En cuanto al grupo masculino, de acuerdo a los 11 años de seguimiento se identificaron 10.112 personas fallecidas y 5.066 sufrieron fracturas. Los hombres también tuvieron mayor riesgo de mortalidad y fracturas cuando tomaron leche en exceso, pero en menor proporción que las mujeres.

Lo interesante a nivel genético molecular, es que se identificó la asociación de la ingesta de leche con la activación de 2 biomarcadores 8-iso-PGF2α y la interleucina 6 (gen IL6), que forman parte del estrés oxidativo y el proceso de la inflamación, respectivamente. La leche activaría un mecanismo celular llamado estrés oxidativo que si es muy severo puede causar la muerte celular, y por ende a mayor escala la muerte de tejido, y como vimos a largo plazo la muerte de una persona. Según este estudio no habría el mismo resultado negativo con la ingesta de productos lácteos como el queso y yogurt.

A su vez, la leche contiene un tipo de azúcar llamado galactosa. Esta sustancia química se absorbe en el intestino, y luego en el hígado (“el laboratorio del cuerpo”) se convierte en otro tipo de azúcar, glucosa, la cual es utilizada como energía por las células y tejidos. Según este estudio y algunas observaciones anteriores se ha demostrado que la galactosa estimularía el envejecimiento causando una menor expectativa de vida a través de la activación del estrés oxidativo.

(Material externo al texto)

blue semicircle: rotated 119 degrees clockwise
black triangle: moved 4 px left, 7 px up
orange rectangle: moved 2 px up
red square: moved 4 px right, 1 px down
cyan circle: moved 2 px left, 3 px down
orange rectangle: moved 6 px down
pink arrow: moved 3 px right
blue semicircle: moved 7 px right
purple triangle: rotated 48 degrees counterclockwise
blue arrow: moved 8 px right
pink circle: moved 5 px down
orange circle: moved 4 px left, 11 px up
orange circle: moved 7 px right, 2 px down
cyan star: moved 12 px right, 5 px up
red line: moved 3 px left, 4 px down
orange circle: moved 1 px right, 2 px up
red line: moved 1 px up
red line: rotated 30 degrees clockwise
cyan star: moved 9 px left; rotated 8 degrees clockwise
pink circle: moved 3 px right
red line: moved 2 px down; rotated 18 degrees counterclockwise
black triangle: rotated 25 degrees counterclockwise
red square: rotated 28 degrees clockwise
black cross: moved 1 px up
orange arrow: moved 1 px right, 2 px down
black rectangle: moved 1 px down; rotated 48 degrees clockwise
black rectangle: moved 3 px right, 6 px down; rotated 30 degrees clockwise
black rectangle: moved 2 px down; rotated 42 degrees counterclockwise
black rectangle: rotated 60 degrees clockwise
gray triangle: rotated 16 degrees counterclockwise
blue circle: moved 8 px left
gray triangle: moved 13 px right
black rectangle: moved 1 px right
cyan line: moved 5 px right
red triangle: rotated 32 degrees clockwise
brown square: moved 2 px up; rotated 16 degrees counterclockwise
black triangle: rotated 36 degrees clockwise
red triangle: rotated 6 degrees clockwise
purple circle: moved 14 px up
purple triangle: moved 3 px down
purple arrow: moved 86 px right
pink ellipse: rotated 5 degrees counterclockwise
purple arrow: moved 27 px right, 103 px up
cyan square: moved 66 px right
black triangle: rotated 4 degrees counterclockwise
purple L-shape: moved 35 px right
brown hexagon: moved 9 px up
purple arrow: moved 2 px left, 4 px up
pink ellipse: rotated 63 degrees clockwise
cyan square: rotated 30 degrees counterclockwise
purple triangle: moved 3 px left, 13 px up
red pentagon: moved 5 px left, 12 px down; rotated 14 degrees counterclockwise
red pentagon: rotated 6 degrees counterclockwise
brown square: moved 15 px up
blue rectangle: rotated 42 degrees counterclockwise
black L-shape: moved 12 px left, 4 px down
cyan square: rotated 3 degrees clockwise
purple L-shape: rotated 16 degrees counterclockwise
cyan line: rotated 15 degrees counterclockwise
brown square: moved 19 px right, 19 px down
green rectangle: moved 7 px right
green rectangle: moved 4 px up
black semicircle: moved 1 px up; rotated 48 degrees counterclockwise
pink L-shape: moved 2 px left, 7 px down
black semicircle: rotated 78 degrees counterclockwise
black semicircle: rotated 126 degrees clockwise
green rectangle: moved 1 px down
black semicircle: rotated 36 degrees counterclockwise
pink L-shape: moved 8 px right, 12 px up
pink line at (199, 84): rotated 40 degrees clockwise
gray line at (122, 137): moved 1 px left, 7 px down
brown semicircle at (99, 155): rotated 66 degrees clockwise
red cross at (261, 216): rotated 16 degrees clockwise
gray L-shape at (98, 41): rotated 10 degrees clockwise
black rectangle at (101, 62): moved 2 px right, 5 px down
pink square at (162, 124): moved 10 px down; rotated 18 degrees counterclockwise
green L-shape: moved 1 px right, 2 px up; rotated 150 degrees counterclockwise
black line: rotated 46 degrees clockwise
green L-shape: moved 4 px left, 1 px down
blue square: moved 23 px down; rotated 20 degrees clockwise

Se demostró que una inyección subcutánea de 100 mg/kg de galactosa acelera el envejecimiento en ratones. Este valor es equivalente a 6-10 g en los seres humanos y corresponde a 1-2 vasos de leche. También el otro azúcar presente, lactosa, se ha asociado con un mayor riesgo de infarto cardíaco.

Es importante aclarar que la leche materna es saludable para los bebes, y que la mayoría de las personas que toman leche no serían afectadas por su ingesta. Sólo las que tomarían en exceso, lo que equivale a 3 o más vasos de leche por día.

Este estudio tiene algunas limitaciones, como no distinguir entre leche entera y descremada, y también sabemos que es complejo cuantificar porciones en la dieta, ambos factores que deberían analizarse en investigaciones posteriores.

Pero, claramente se cuestiona el rol que cumple la leche en la dieta, por lo que deberíamos analizar profundamente este efecto y equipos de investigación a nivel mundial confirmar definitivamente si este producto de origen animal aumenta la mortalidad en los seres humanos.

Referencias: Michaëlsson K et al. Milk intake and risk of mortality and fractures in women and men: cohort Studies. BMJ 2014; 349:g6015 (Published 28 October 2014).

(*) Jorge Dotto es médico genetista especializado en anatomía patológica (Yale University School of Medicine), patologia ginecologica y mamaria (Yale University School of Medicine) y patología molecular & genética (Harvard Medical School).